Could you copy every line of text in the data below word for word, leaving the pictures out of your answer?

Records |
· · · · ·

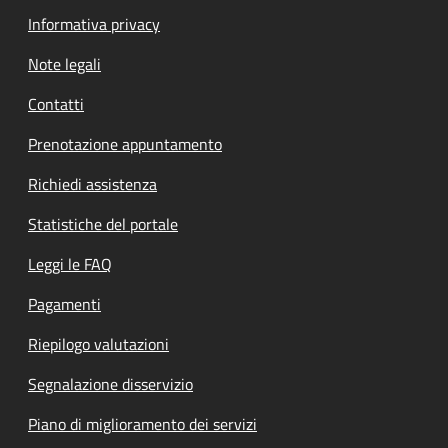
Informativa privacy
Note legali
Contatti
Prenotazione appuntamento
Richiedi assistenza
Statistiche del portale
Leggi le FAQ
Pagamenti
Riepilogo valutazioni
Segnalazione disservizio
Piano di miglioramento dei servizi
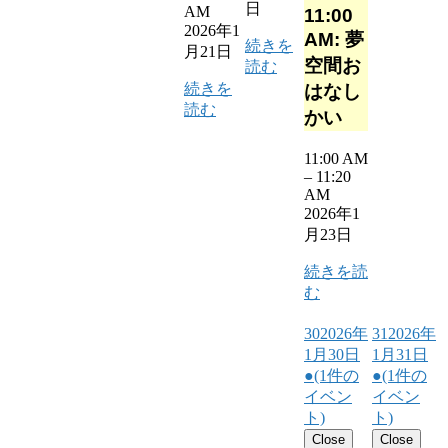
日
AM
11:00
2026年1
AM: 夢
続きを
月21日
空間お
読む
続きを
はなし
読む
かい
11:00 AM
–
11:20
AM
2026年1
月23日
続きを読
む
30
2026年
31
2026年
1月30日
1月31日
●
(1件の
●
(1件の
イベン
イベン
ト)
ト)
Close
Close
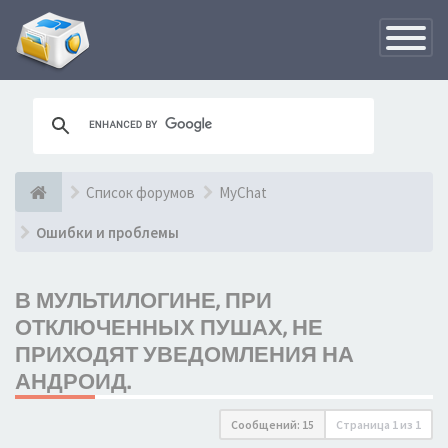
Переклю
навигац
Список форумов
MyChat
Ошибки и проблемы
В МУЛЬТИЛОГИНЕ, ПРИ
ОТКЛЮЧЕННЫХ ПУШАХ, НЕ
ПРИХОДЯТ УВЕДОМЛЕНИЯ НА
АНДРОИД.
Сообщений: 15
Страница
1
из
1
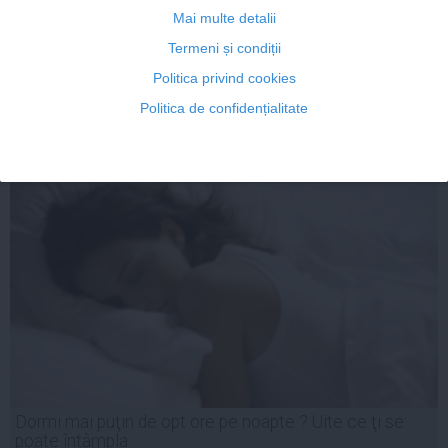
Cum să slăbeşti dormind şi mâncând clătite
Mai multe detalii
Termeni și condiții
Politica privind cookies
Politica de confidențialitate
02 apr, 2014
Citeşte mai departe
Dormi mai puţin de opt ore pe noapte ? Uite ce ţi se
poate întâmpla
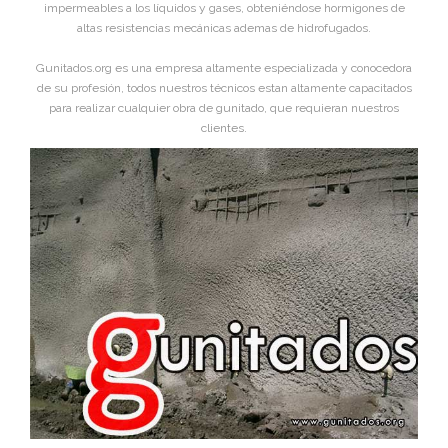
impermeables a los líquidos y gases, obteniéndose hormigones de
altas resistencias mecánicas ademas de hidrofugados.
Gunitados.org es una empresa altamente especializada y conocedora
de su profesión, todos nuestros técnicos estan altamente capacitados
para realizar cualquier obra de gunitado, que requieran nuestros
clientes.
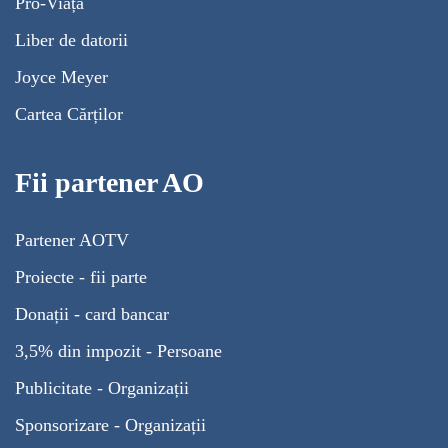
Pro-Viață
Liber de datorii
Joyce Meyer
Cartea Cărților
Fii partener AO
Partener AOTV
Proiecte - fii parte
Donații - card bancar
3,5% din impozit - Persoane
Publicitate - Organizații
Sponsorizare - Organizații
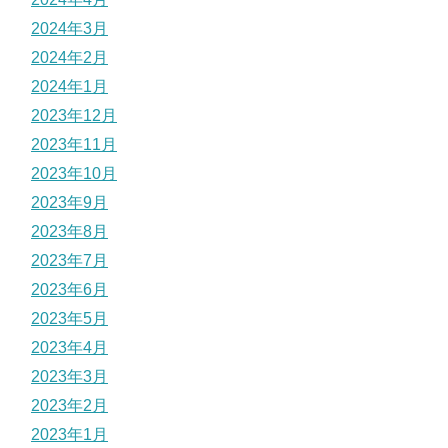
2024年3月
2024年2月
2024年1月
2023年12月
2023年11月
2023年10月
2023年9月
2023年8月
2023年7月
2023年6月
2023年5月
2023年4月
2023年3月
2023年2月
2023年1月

· · · · ·

Expected answer |
Informativa privacy
Note legali
Contatti
Prenotazione appuntamento
Richiedi assistenza
Statistiche del portale
Leggi le FAQ
Pagamenti
Riepilogo valutazioni
Segnalazione disservizio
Piano di miglioramento dei servizi
日
AM
11:00
2026年1
AM: 夢
続きを
月21日
空間お
読む
続きを
はなし
読む
かい
11:00 AM
–
11:20
AM
2026年1
月23日
続きを読
む
30
2026年
31
2026年
1月30日
1月31日
●
(1件の
●
(1件の
イベン
イベン
ト)
ト)
Close
Close
Переклю
навигац
Список форумов
MyChat
Ошибки и проблемы
В МУЛЬТИЛОГИНЕ, ПРИ
ОТКЛЮЧЕННЫХ ПУШАХ, НЕ
ПРИХОДЯТ УВЕДОМЛЕНИЯ НА
АНДРОИД.
Сообщений: 15
Страница
1
из
1
Cum să slăbeşti dormind şi mâncând clătite
Mai multe detalii
Termeni și condiții
Politica privind cookies
Politica de confidențialitate
02 apr, 2014
Citeşte mai departe
Dormi mai puţin de opt ore pe noapte ? Uite ce ţi se
poate întâmpla
impermeables a los líquidos y gases, obteniéndose hormigones de
altas resistencias mecánicas ademas de hidrofugados.
Gunitados.org es una empresa altamente especializada y conocedora
de su profesión, todos nuestros técnicos estan altamente capacitados
para realizar cualquier obra de gunitado, que requieran nuestros
clientes.
Pro-Viață
Liber de datorii
Joyce Meyer
Cartea Cărților
Fii partener AO
Partener AOTV
Proiecte - fii parte
Donații - card bancar
3,5% din impozit - Persoane
Publicitate - Organizații
Sponsorizare - Organizații
2024年3月
2024年2月
2024年1月
2023年12月
2023年11月
2023年10月
2023年9月
2023年8月
2023年7月
2023年6月
2023年5月
2023年4月
2023年3月
2023年2月
2023年1月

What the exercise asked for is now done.